(Beginning of DATA FOR THE TASK)

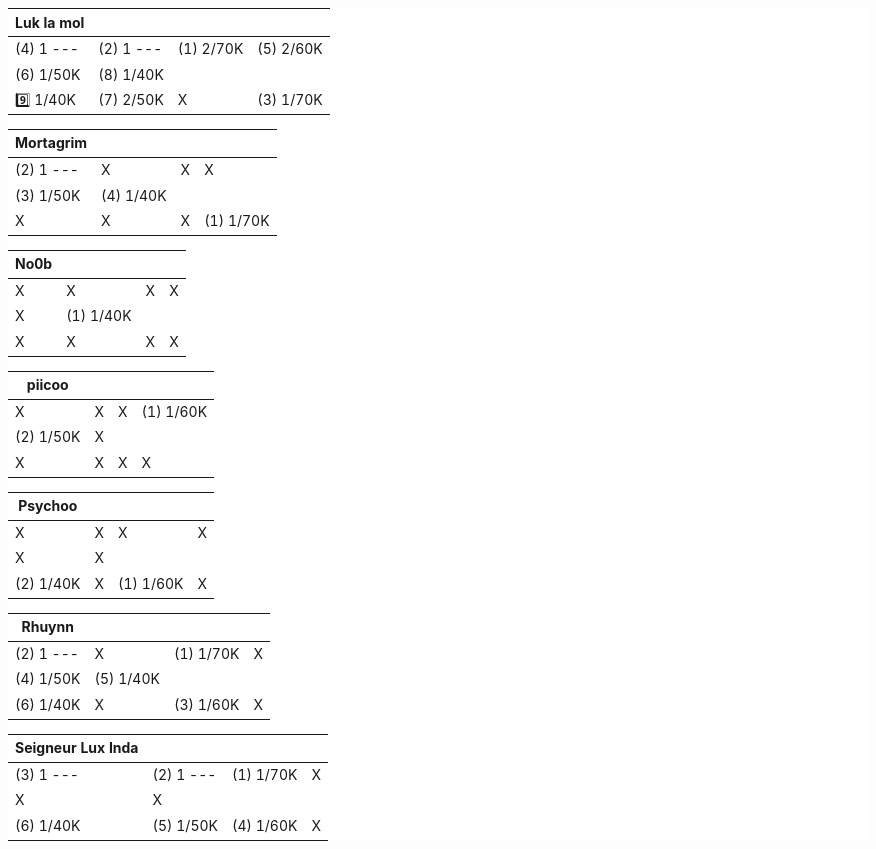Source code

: | Luk la mol | | | |
|---|---|---|---|
| (4) 1 --- | (2) 1 --- | (1) 2/70K | (5) 2/60K
| (6) 1/50K | (8) 1/40K
:nine: 1/40K | (7) 2/50K | X  | (3) 1/70K

| Mortagrim | | | |
|---|---|---|---|
| (2) 1 --- | X  | X  | X 
| (3) 1/50K | (4) 1/40K
| X  | X  | X  | (1) 1/70K

| No0b | | | |
|---|---|---|---|
| X  | X  | X  | X 
| X  | (1) 1/40K
| X  | X  | X  | X 

| piicoo | | | |
|---|---|---|---|
| X  | X  | X  | (1) 1/60K
| (2) 1/50K | X 
| X  | X  | X  | X 

| Psychoo | | | |
|---|---|---|---|
| X  | X  | X  | X 
| X  | X 
| (2) 1/40K | X  | (1) 1/60K | X 

| Rhuynn | | | |
|---|---|---|---|
| (2) 1 --- | X  | (1) 1/70K | X 
| (4) 1/50K | (5) 1/40K
| (6) 1/40K | X  | (3) 1/60K | X 

| Seigneur Lux Inda | | | |
|---|---|---|---|
| (3) 1 --- | (2) 1 --- | (1) 1/70K | X 
| X  | X 
| (6) 1/40K | (5) 1/50K | (4) 1/60K | X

(End of DATA FOR THE TASK)

WORK REQUIRED: Could you output the full set of entries exactly, skipping every picture?

SOLUTION FOR THIS EXERCISE:
Source code

: | Luk la mol | | | |
|---|---|---|---|
| (4) 1 --- | (2) 1 --- | (1) 2/70K | (5) 2/60K
| (6) 1/50K | (8) 1/40K
:nine: 1/40K | (7) 2/50K | X  | (3) 1/70K

| Mortagrim | | | |
|---|---|---|---|
| (2) 1 --- | X  | X  | X 
| (3) 1/50K | (4) 1/40K
| X  | X  | X  | (1) 1/70K

| No0b | | | |
|---|---|---|---|
| X  | X  | X  | X 
| X  | (1) 1/40K
| X  | X  | X  | X 

| piicoo | | | |
|---|---|---|---|
| X  | X  | X  | (1) 1/60K
| (2) 1/50K | X 
| X  | X  | X  | X 

| Psychoo | | | |
|---|---|---|---|
| X  | X  | X  | X 
| X  | X 
| (2) 1/40K | X  | (1) 1/60K | X 

| Rhuynn | | | |
|---|---|---|---|
| (2) 1 --- | X  | (1) 1/70K | X 
| (4) 1/50K | (5) 1/40K
| (6) 1/40K | X  | (3) 1/60K | X 

| Seigneur Lux Inda | | | |
|---|---|---|---|
| (3) 1 --- | (2) 1 --- | (1) 1/70K | X 
| X  | X 
| (6) 1/40K | (5) 1/50K | (4) 1/60K | X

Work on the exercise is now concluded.